## Assignment
What is the number of lines in the listing that contain "left"? Give that number only.

▬▬▬

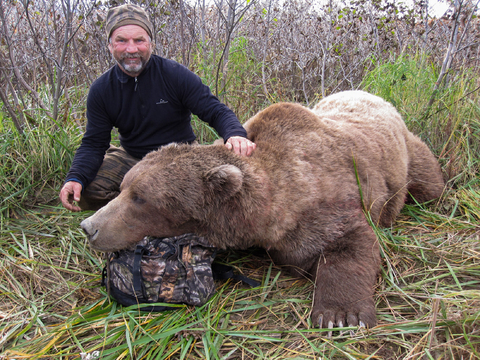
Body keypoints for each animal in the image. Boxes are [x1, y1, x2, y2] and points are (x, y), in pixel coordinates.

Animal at [80, 90, 444, 330]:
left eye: (141, 198)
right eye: (124, 187)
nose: (90, 227)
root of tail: (374, 95)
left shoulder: (322, 202)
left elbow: (351, 240)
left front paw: (339, 315)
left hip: (409, 152)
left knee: (430, 183)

▬▬▬

## Solution
6